In response to Kendi’s curriculum material, Goldfarb criticized its inclusion as a “terrible development” and cited his claim that “present discrimination to remedy past discrimination and future discrimination to remedy present discrimination.”
The study by CriticalRace.org also found that some institutions require critical race theory-based faculty and staff development.
“This program is an example of virtue signaling. It’s an attempt to follow fashion trends, but it doesn’t represent a concerted effort to improve outcomes for Black patients,” said Goldfarb.
By enhancing “health literacy and education,” according to Goldfarb, it will be possible to address the root cause of Black patients’ worse outcomes by ensuring that patients are aware of the warning signs and symptoms of dangerous medical conditions before their problems worsen.
Better access and health literacy, he said, would go a long way toward solving the issue.

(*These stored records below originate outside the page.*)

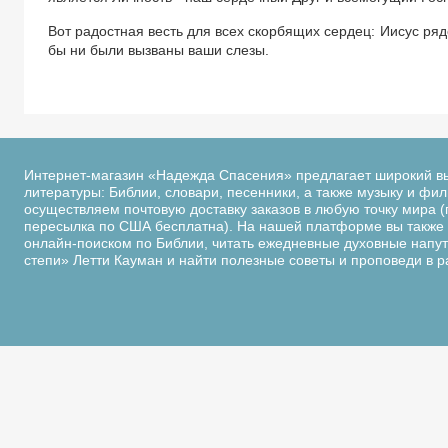
Вот радостная весть для всех скорбящих сердец: Иисус рядо
бы ни были вызваны ваши слезы.
Интернет-магазин «Надежда Спасения» предлагает широкий в
литературы: Библии, словари, песенники, а также музыку и фи
осуществляем почтовую доставку заказов в любую точку мира (
пересылка по США бесплатна). На нашей платформе вы также 
онлайн-поиском по Библии, читать ежедневные духовные напутс
степи» Летти Кауман и найти полезные советы и проповеди в 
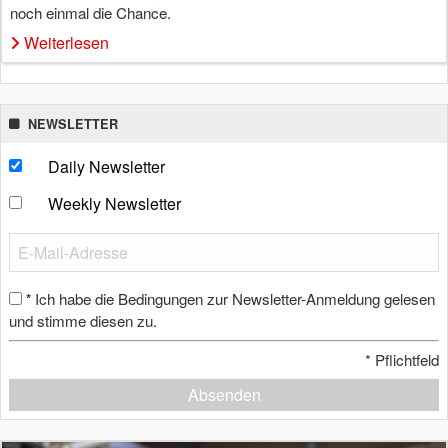
noch einmal die Chance.
Weiterlesen
NEWSLETTER
Daily Newsletter
Weekly Newsletter
Ich habe die Bedingungen zur Newsletter-Anmeldung gelesen
*
und stimme diesen zu.
*
Pflichtfeld
Absenden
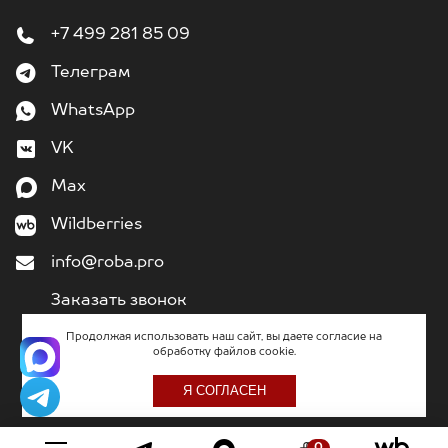
+7 499 281 85 09
Телеграм
WhatsApp
VK
Max
Wildberries
info@roba.pro
Заказать звонок
Продолжая использовать наш сайт, вы даете согласие на
обработку файлов cookie.
2011
– 2026
«Кибермеханика» - разработка и поддержка сайтов
Я СОГЛАСЕН
0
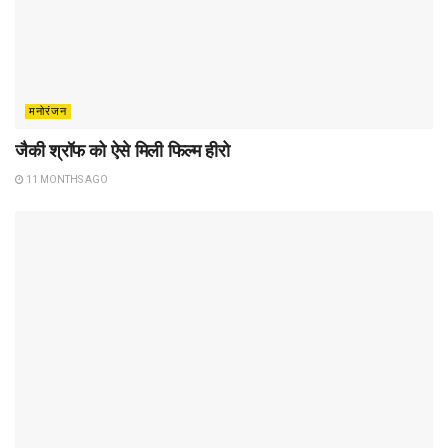
मनोरंजन
जैकी श्रॉफ को ऐसे मिली फिल्म हीरो
11 MONTHS AGO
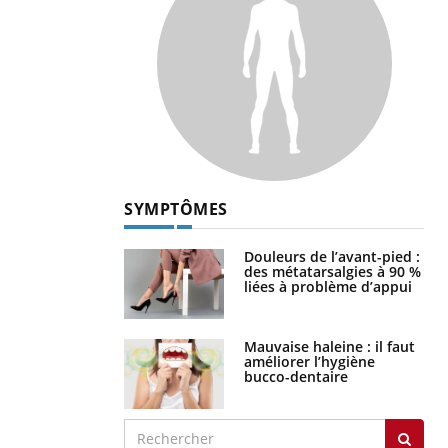
SYMPTÔMES
Douleurs de l’avant-pied :
des métatarsalgies à 90 %
liées à problème d’appui
Mauvaise haleine : il faut
améliorer l’hygiène
bucco-dentaire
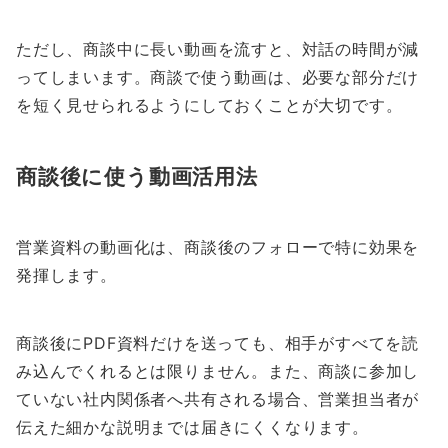
ただし、商談中に長い動画を流すと、対話の時間が減
ってしまいます。商談で使う動画は、必要な部分だけ
を短く見せられるようにしておくことが大切です。
商談後に使う動画活用法
営業資料の動画化は、商談後のフォローで特に効果を
発揮します。
商談後にPDF資料だけを送っても、相手がすべてを読
み込んでくれるとは限りません。また、商談に参加し
ていない社内関係者へ共有される場合、営業担当者が
伝えた細かな説明までは届きにくくなります。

“Critical race theory and everything it implies have invaded… Because of these ideas, I was removed from an online textbook that I was the editor-in-chief of, and I was told that I ought to stop speaking about all of these issues right away.
They won’t talk about it, he continued.
In recent years, as institutions have pushed for diversity and inclusion, controversy has erupted around critical race theory in colleges all over the United States.
The University of Florida College of Medicine was singled out for implementing an allegedly “destructive” diversity, equity, and inclusion (DEI) initiative that was based on critical race theory in a report that Fox News Digital recently obtained from Goldfarb’s organization Do No Harm.
The campaign to fill the medical profession of the future with “antiracists” focuses on “active recruitment” of underrepresented groups and curriculum that emphasizes diversity, equity, and recognizing implicit bias.
The medical school has “Guidelines for Being a Strong White Ally” and supports Black Lives Matter.